▶ _TASK INPUTS_:
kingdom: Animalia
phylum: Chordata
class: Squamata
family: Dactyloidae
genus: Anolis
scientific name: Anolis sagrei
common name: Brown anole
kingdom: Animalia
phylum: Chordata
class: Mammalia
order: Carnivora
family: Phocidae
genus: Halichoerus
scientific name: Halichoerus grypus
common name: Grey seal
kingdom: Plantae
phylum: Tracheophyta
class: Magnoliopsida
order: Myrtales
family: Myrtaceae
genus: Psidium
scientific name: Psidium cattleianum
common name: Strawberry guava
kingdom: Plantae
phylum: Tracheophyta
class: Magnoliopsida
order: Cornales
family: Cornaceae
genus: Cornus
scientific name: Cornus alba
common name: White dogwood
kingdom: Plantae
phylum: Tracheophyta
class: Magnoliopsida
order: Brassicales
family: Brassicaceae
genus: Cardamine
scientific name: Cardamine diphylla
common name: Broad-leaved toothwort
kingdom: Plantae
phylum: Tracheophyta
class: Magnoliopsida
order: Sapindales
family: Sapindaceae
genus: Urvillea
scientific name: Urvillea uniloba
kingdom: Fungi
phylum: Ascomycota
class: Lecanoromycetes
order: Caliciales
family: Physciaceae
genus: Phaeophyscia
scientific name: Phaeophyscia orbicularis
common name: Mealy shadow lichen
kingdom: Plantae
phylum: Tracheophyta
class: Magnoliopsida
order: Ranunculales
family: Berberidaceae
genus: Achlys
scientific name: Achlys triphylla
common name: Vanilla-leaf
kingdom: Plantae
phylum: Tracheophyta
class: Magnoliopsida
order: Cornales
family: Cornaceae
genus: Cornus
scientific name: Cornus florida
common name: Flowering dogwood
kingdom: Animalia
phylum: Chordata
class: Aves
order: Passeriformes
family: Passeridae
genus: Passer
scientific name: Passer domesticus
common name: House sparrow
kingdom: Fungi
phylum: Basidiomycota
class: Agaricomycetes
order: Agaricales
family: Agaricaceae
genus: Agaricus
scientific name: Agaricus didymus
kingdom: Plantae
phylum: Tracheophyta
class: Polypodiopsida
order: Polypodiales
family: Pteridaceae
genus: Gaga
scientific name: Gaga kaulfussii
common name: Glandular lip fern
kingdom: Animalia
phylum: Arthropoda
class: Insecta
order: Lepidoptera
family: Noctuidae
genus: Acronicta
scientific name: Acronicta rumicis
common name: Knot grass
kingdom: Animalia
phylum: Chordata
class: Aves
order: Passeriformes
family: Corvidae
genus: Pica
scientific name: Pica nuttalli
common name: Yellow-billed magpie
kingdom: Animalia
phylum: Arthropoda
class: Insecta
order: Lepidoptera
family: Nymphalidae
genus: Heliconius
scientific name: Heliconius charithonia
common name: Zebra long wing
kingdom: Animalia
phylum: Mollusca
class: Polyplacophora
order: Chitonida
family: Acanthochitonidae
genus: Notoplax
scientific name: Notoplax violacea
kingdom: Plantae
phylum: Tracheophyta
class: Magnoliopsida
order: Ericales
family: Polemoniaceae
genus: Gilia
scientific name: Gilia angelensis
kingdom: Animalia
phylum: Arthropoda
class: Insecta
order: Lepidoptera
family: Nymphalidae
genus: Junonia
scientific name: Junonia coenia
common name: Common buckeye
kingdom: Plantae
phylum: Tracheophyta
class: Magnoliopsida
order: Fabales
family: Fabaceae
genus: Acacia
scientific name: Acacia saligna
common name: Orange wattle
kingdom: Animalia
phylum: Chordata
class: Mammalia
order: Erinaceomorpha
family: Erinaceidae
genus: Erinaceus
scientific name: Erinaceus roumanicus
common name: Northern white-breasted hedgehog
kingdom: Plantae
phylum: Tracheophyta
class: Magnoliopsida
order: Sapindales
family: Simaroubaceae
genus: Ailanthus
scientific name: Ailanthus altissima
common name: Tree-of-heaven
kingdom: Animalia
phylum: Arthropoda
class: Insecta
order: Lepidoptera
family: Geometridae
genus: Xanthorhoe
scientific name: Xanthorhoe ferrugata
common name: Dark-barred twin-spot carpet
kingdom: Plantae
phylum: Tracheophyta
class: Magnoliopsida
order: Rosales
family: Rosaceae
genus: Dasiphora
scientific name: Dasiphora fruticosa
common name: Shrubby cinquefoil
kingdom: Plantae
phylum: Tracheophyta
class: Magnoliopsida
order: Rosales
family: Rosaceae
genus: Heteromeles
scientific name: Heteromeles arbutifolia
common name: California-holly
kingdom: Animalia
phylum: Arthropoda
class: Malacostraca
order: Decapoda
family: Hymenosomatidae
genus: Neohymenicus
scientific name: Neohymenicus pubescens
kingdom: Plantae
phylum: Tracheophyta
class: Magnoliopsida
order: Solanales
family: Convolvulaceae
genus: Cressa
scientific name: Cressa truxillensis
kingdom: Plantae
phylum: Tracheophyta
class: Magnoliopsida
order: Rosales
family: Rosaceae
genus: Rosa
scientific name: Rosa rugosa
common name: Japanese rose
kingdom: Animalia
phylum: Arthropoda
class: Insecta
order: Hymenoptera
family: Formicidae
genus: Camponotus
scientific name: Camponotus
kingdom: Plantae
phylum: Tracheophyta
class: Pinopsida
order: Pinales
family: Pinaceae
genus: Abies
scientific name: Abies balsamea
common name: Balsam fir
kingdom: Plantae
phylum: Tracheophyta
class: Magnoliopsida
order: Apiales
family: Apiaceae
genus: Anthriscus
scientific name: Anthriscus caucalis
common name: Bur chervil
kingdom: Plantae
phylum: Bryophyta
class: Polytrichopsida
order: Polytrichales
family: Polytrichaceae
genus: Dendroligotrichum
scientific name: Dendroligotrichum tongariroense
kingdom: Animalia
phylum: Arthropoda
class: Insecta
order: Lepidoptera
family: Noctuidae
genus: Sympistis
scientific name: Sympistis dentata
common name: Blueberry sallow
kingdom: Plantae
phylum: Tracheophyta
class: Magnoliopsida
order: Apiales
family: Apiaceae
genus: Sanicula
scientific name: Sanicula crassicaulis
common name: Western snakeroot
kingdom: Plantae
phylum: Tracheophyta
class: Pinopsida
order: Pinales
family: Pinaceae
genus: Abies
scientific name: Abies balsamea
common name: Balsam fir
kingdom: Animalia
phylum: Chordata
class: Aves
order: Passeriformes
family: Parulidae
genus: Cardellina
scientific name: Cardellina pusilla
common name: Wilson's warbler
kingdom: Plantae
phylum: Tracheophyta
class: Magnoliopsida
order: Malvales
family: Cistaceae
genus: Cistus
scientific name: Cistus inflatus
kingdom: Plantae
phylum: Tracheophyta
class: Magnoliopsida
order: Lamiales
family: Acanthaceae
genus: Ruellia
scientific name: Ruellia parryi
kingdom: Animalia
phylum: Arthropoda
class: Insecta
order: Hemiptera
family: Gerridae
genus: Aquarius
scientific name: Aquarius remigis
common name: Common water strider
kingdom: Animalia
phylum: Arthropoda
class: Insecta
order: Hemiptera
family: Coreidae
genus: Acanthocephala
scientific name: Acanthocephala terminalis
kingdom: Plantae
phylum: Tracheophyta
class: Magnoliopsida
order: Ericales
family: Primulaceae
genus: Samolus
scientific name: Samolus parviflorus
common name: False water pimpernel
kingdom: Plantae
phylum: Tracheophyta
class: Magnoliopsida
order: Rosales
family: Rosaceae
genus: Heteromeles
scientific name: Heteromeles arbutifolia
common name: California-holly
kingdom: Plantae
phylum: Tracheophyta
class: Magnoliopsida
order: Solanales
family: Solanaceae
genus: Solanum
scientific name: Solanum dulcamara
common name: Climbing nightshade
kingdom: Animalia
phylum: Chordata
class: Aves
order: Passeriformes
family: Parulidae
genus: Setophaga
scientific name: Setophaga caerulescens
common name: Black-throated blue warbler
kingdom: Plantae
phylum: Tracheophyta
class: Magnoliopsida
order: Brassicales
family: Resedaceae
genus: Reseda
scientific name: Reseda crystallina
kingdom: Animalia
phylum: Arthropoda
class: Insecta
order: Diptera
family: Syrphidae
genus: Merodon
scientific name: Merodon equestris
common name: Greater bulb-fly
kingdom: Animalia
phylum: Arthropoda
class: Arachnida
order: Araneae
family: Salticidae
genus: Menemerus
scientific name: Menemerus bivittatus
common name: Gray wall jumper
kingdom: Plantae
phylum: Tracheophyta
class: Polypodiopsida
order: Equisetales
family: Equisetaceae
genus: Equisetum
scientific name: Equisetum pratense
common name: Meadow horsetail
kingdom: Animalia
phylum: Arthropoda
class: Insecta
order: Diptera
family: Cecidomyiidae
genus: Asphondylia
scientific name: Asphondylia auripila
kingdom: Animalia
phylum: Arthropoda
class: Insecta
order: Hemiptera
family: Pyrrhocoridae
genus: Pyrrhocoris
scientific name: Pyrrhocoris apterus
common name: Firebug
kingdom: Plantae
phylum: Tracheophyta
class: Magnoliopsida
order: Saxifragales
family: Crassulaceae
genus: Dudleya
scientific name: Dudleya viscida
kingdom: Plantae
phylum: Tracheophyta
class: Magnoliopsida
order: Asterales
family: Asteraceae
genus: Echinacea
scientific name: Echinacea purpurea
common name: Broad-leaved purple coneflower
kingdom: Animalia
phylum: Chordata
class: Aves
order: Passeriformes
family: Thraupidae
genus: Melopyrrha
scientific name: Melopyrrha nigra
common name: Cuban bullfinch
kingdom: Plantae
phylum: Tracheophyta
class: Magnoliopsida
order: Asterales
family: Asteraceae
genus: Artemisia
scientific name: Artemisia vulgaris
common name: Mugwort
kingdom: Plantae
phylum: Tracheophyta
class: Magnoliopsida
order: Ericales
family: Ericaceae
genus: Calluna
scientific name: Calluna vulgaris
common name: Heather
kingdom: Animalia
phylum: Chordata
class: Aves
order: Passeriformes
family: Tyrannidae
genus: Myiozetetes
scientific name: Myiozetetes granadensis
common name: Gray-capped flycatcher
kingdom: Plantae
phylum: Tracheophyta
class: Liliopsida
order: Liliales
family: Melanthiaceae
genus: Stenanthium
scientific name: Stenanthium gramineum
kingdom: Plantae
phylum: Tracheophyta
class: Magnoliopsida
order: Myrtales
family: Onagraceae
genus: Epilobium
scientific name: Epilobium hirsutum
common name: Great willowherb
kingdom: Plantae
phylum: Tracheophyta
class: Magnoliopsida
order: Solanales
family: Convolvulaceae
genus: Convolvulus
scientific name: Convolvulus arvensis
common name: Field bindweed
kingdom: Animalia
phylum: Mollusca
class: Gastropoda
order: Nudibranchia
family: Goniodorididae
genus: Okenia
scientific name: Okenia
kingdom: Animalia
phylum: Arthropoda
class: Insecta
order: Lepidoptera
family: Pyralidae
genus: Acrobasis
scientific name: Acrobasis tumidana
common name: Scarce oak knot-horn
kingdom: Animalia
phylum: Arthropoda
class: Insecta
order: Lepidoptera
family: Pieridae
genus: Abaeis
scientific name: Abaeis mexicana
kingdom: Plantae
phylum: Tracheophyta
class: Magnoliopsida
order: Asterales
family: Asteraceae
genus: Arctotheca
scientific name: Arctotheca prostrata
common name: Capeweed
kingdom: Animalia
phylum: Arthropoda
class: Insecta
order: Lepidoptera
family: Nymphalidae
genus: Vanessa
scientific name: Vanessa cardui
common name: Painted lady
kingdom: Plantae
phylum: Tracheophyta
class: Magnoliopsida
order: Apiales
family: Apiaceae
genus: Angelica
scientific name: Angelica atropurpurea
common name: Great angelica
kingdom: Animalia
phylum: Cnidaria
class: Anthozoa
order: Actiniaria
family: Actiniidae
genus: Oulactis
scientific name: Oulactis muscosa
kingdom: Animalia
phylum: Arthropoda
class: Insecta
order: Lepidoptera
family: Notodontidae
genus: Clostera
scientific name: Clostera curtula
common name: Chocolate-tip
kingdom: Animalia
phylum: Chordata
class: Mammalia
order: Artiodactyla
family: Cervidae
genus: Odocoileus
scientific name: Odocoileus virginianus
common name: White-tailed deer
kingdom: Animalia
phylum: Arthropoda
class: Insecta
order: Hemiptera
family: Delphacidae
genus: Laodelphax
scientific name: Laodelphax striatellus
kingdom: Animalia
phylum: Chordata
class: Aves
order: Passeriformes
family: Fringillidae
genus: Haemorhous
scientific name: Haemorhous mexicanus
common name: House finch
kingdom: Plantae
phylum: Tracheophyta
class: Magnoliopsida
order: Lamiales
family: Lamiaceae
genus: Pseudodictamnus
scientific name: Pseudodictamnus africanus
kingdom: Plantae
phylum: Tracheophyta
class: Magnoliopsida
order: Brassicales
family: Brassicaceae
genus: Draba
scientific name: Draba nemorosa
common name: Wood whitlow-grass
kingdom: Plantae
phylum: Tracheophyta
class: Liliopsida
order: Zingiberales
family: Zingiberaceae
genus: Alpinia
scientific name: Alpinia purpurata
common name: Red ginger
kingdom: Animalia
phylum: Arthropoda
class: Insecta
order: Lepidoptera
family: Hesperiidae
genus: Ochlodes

▶ _YOUR GOAL_:
Please write out the records above word for word, starting with their first line and going on through the line with "scientific name: Halichoerus grypus", both included.

▶ _RESPONSE TO THE EXERCISE_:
kingdom: Animalia
phylum: Chordata
class: Squamata
family: Dactyloidae
genus: Anolis
scientific name: Anolis sagrei
common name: Brown anole
kingdom: Animalia
phylum: Chordata
class: Mammalia
order: Carnivora
family: Phocidae
genus: Halichoerus
scientific name: Halichoerus grypus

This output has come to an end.